November 21, 2013 | FAH Hospital Policy Blog

Category: Rehabilitation Care

Senator Mark Kirk (R-IL) penned an op-ed in The Hill this week, offering vociferous support for rehabilitation hospitals and calling for the preservation of the 60% rule. Kirk, who suffered a stroke in January 2012 returning to the Senate this year, touches upon his own experience with rehabilitation to highlight the critical care patients can only receive at an inpatient rehabilitative facility, or IRF.

“I credit returning to the Senate to nearly a year of intense, grueling physical and occupational therapy. It is now a major priority for me to help others who suffer from major health events to get back to work through rehab, and I believe access to specialized care at a rehabilitation hospital holds the key to meeting this goal.”

In the editorial, Kirk outlines the ongoing battle in Congress regarding the 60% rule, which would severely impact access to rehabilitation care for those who fall outside of the parameters of specific Medicare prerequisites. Kirk explains,

“This would be a mistake. Under the proposed change, some hospitals will close, and children managing cancer treatments or adults needing rehab after organ transplants will be turned away. A person who has survived a catastrophic infection or a complicated hospital stay but does not have the basic strength or endurance for mobility would also be turned away.”

IRFs offer specialized care that patients cannot receive in a hospital, nursing home or other facility. And as Kirk points out, numerous studies prove rehabilitative care is a more efficient and cost-effective means to help patients rebound and return to their normal lives. Kirk agrees with the sentiments of organizations like FAH, MedPac and CMS, who have already recommended maintaining the 60% rule as it stands today, adding,

“It doesn’t make sense to change the rule when the current framework helps individuals of all ages return to their productive place in society with the right remedies. We shouldn’t be holding patients back with options for lesser care, or worse, no options at all. Over the long run, changing the rule will only push people into reduced care, driving up costs and preventing them from returning to work faster.”

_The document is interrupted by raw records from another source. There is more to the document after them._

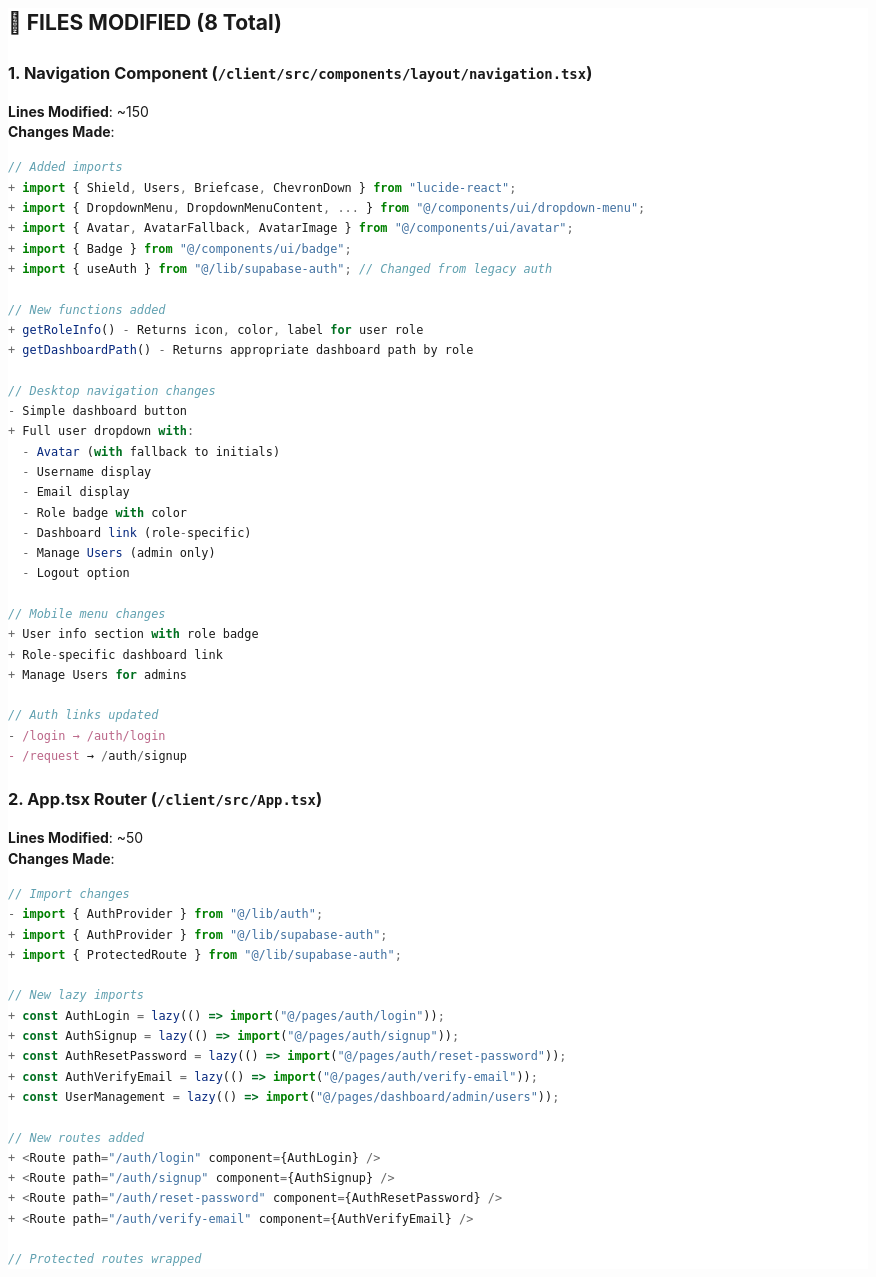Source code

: 
## 📝 FILES MODIFIED (8 Total)

### 1. **Navigation Component** (`/client/src/components/layout/navigation.tsx`)
**Lines Modified**: ~150  
**Changes Made**:
```typescript
// Added imports
+ import { Shield, Users, Briefcase, ChevronDown } from "lucide-react";
+ import { DropdownMenu, DropdownMenuContent, ... } from "@/components/ui/dropdown-menu";
+ import { Avatar, AvatarFallback, AvatarImage } from "@/components/ui/avatar";
+ import { Badge } from "@/components/ui/badge";
+ import { useAuth } from "@/lib/supabase-auth"; // Changed from legacy auth

// New functions added
+ getRoleInfo() - Returns icon, color, label for user role
+ getDashboardPath() - Returns appropriate dashboard path by role

// Desktop navigation changes
- Simple dashboard button
+ Full user dropdown with:
  - Avatar (with fallback to initials)
  - Username display
  - Email display
  - Role badge with color
  - Dashboard link (role-specific)
  - Manage Users (admin only)
  - Logout option

// Mobile menu changes
+ User info section with role badge
+ Role-specific dashboard link
+ Manage Users for admins

// Auth links updated
- /login → /auth/login
- /request → /auth/signup
```

### 2. **App.tsx Router** (`/client/src/App.tsx`)
**Lines Modified**: ~50  
**Changes Made**:
```typescript
// Import changes
- import { AuthProvider } from "@/lib/auth";
+ import { AuthProvider } from "@/lib/supabase-auth";
+ import { ProtectedRoute } from "@/lib/supabase-auth";

// New lazy imports
+ const AuthLogin = lazy(() => import("@/pages/auth/login"));
+ const AuthSignup = lazy(() => import("@/pages/auth/signup"));
+ const AuthResetPassword = lazy(() => import("@/pages/auth/reset-password"));
+ const AuthVerifyEmail = lazy(() => import("@/pages/auth/verify-email"));
+ const UserManagement = lazy(() => import("@/pages/dashboard/admin/users"));

// New routes added
+ <Route path="/auth/login" component={AuthLogin} />
+ <Route path="/auth/signup" component={AuthSignup} />
+ <Route path="/auth/reset-password" component={AuthResetPassword} />
+ <Route path="/auth/verify-email" component={AuthVerifyEmail} />

// Protected routes wrapped
```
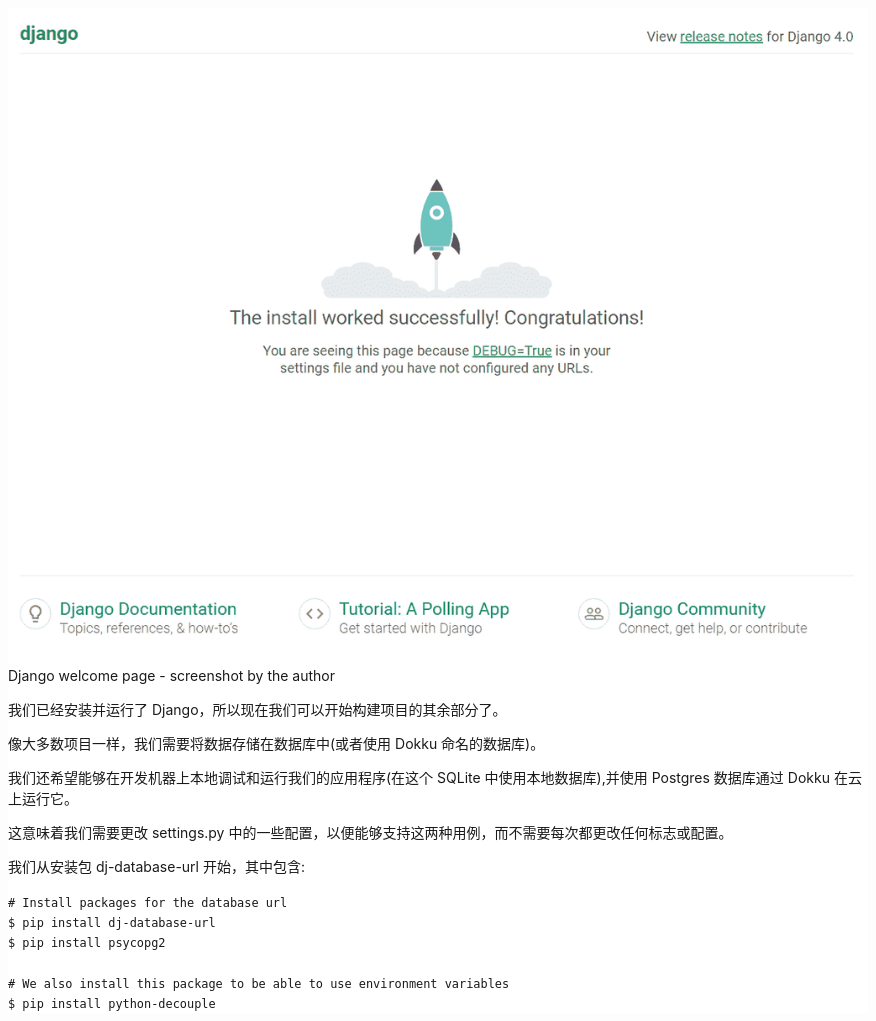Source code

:![Django](img/53d292351f84fdfebd2c9c82d87e895e.png)

Django welcome page - screenshot by the author

我们已经安装并运行了 Django，所以现在我们可以开始构建项目的其余部分了。

像大多数项目一样，我们需要将数据存储在数据库中(或者使用 Dokku 命名的数据库)。

我们还希望能够在开发机器上本地调试和运行我们的应用程序(在这个 SQLite 中使用本地数据库),并使用 Postgres 数据库通过 Dokku 在云上运行它。

这意味着我们需要更改 settings.py 中的一些配置，以便能够支持这两种用例，而不需要每次都更改任何标志或配置。

我们从安装包 dj-database-url 开始，其中包含:

```
# Install packages for the database url
$ pip install dj-database-url
$ pip install psycopg2

# We also install this package to be able to use environment variables
$ pip install python-decouple
```

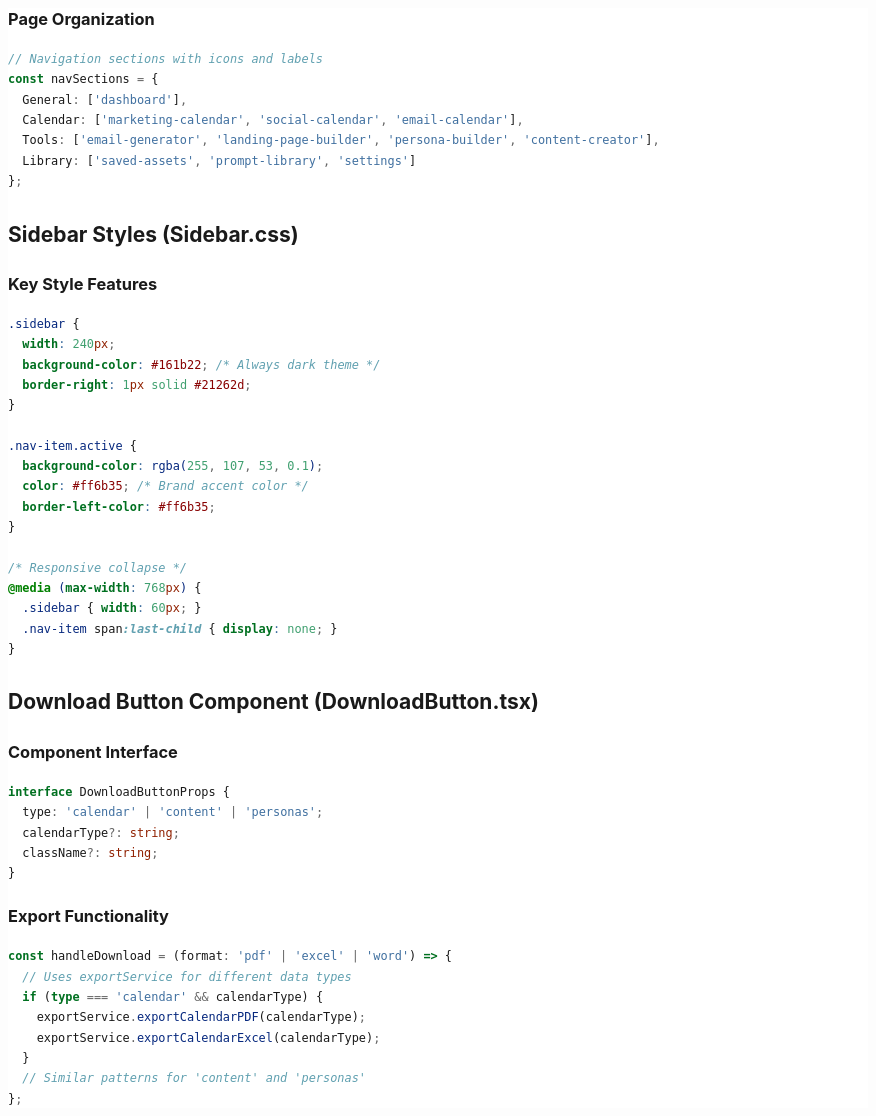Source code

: ### Page Organization
```typescript
// Navigation sections with icons and labels
const navSections = {
  General: ['dashboard'],
  Calendar: ['marketing-calendar', 'social-calendar', 'email-calendar'],
  Tools: ['email-generator', 'landing-page-builder', 'persona-builder', 'content-creator'],
  Library: ['saved-assets', 'prompt-library', 'settings']
};
```

## Sidebar Styles (Sidebar.css)
### Key Style Features
```css
.sidebar {
  width: 240px;
  background-color: #161b22; /* Always dark theme */
  border-right: 1px solid #21262d;
}

.nav-item.active {
  background-color: rgba(255, 107, 53, 0.1);
  color: #ff6b35; /* Brand accent color */
  border-left-color: #ff6b35;
}

/* Responsive collapse */
@media (max-width: 768px) {
  .sidebar { width: 60px; }
  .nav-item span:last-child { display: none; }
}
```

## Download Button Component (DownloadButton.tsx)
### Component Interface
```typescript
interface DownloadButtonProps {
  type: 'calendar' | 'content' | 'personas';
  calendarType?: string;
  className?: string;
}
```

### Export Functionality
```typescript
const handleDownload = (format: 'pdf' | 'excel' | 'word') => {
  // Uses exportService for different data types
  if (type === 'calendar' && calendarType) {
    exportService.exportCalendarPDF(calendarType);
    exportService.exportCalendarExcel(calendarType);
  }
  // Similar patterns for 'content' and 'personas'
};
```


  [filename: string]: string;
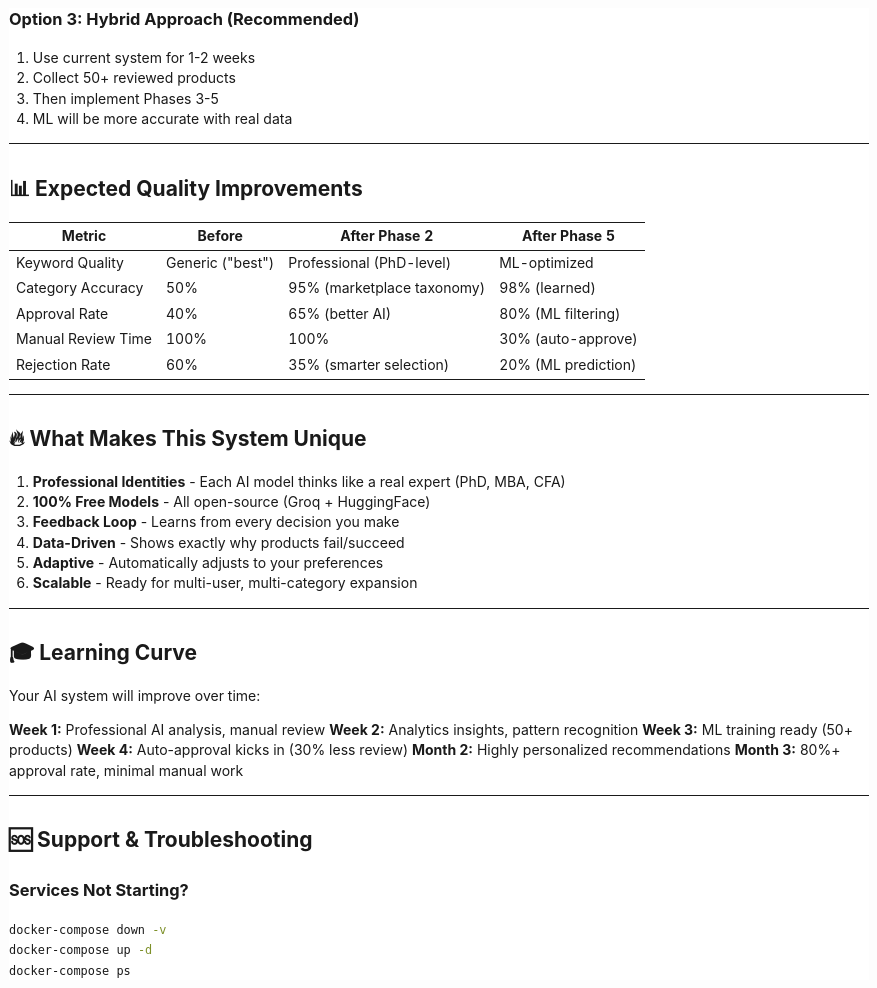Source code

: ### Option 3: Hybrid Approach (Recommended)
1. Use current system for 1-2 weeks
2. Collect 50+ reviewed products
3. Then implement Phases 3-5
4. ML will be more accurate with real data

---

## 📊 Expected Quality Improvements

| Metric | Before | After Phase 2 | After Phase 5 |
|--------|--------|---------------|---------------|
| Keyword Quality | Generic ("best") | Professional (PhD-level) | ML-optimized |
| Category Accuracy | 50% | 95% (marketplace taxonomy) | 98% (learned) |
| Approval Rate | 40% | 65% (better AI) | 80% (ML filtering) |
| Manual Review Time | 100% | 100% | 30% (auto-approve) |
| Rejection Rate | 60% | 35% (smarter selection) | 20% (ML prediction) |

---

## 🔥 What Makes This System Unique

1. **Professional Identities** - Each AI model thinks like a real expert (PhD, MBA, CFA)
2. **100% Free Models** - All open-source (Groq + HuggingFace)
3. **Feedback Loop** - Learns from every decision you make
4. **Data-Driven** - Shows exactly why products fail/succeed
5. **Adaptive** - Automatically adjusts to your preferences
6. **Scalable** - Ready for multi-user, multi-category expansion

---

## 🎓 Learning Curve

Your AI system will improve over time:

**Week 1:** Professional AI analysis, manual review
**Week 2:** Analytics insights, pattern recognition
**Week 3:** ML training ready (50+ products)
**Week 4:** Auto-approval kicks in (30% less review)
**Month 2:** Highly personalized recommendations
**Month 3:** 80%+ approval rate, minimal manual work

---

## 🆘 Support & Troubleshooting

### Services Not Starting?
```bash
docker-compose down -v
docker-compose up -d
docker-compose ps
```

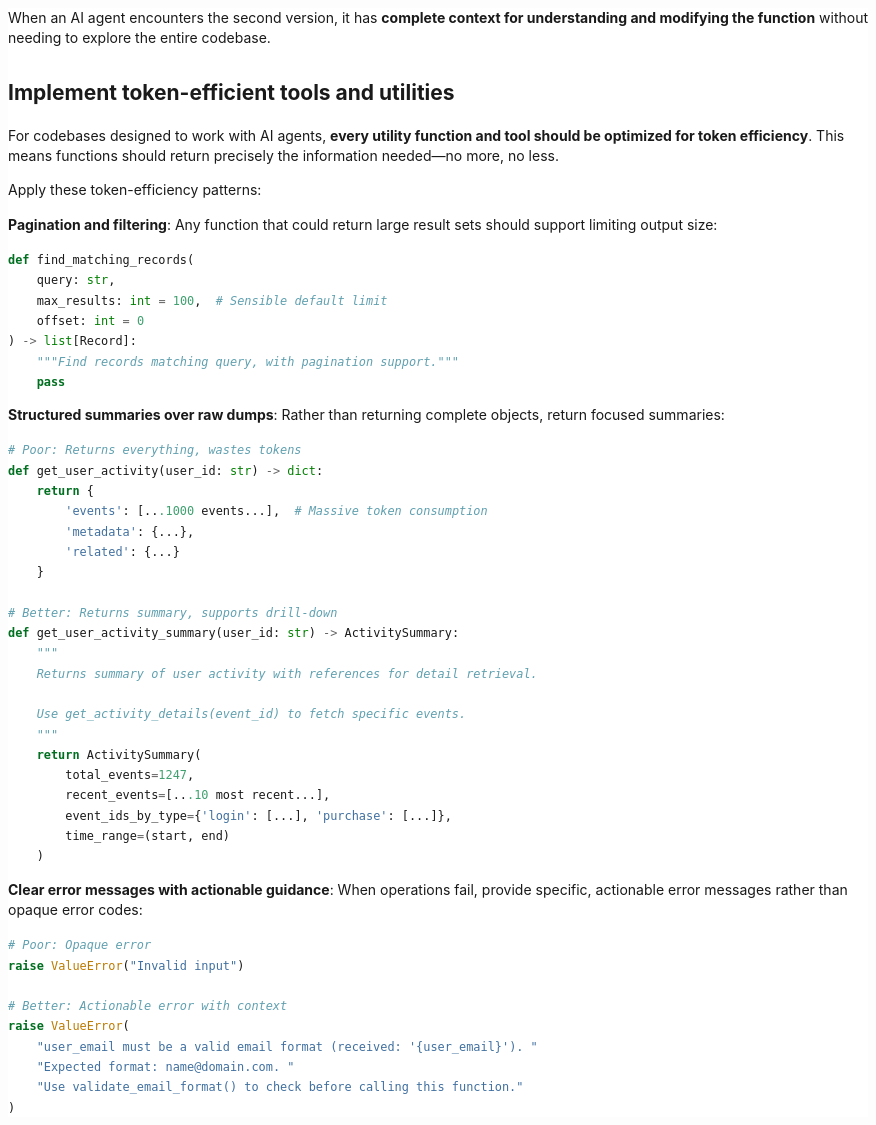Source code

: When an AI agent encounters the second version, it has **complete context for understanding and modifying the function** without needing to explore the entire codebase.

## Implement token-efficient tools and utilities

For codebases designed to work with AI agents, **every utility function and tool should be optimized for token efficiency**. This means functions should return precisely the information needed—no more, no less.

Apply these token-efficiency patterns:

**Pagination and filtering**: Any function that could return large result sets should support limiting output size:

```python
def find_matching_records(
    query: str,
    max_results: int = 100,  # Sensible default limit
    offset: int = 0
) -> list[Record]:
    """Find records matching query, with pagination support."""
    pass
```

**Structured summaries over raw dumps**: Rather than returning complete objects, return focused summaries:

```python
# Poor: Returns everything, wastes tokens
def get_user_activity(user_id: str) -> dict:
    return {
        'events': [...1000 events...],  # Massive token consumption
        'metadata': {...},
        'related': {...}
    }

# Better: Returns summary, supports drill-down  
def get_user_activity_summary(user_id: str) -> ActivitySummary:
    """
    Returns summary of user activity with references for detail retrieval.
    
    Use get_activity_details(event_id) to fetch specific events.
    """
    return ActivitySummary(
        total_events=1247,
        recent_events=[...10 most recent...],
        event_ids_by_type={'login': [...], 'purchase': [...]},
        time_range=(start, end)
    )
```

**Clear error messages with actionable guidance**: When operations fail, provide specific, actionable error messages rather than opaque error codes:

```python
# Poor: Opaque error
raise ValueError("Invalid input")

# Better: Actionable error with context
raise ValueError(
    "user_email must be a valid email format (received: '{user_email}'). "
    "Expected format: name@domain.com. "
    "Use validate_email_format() to check before calling this function."
)
```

The FAH is glad to have the support of Senator Mark Kirk in our efforts to preserve the 60% rule so that all patients who require inpatient rehabilitative care can get the proper treatment they deserve. Senator Kirk is an example of the extraordinary improvement patients can experience with excellent rehabilitative care. That is the standard every American should have access to, should they ever need it. The FAH encouraged Senator Kirk’s colleagues on the Hill to support his efforts and stand with him in preserving access to IRFs.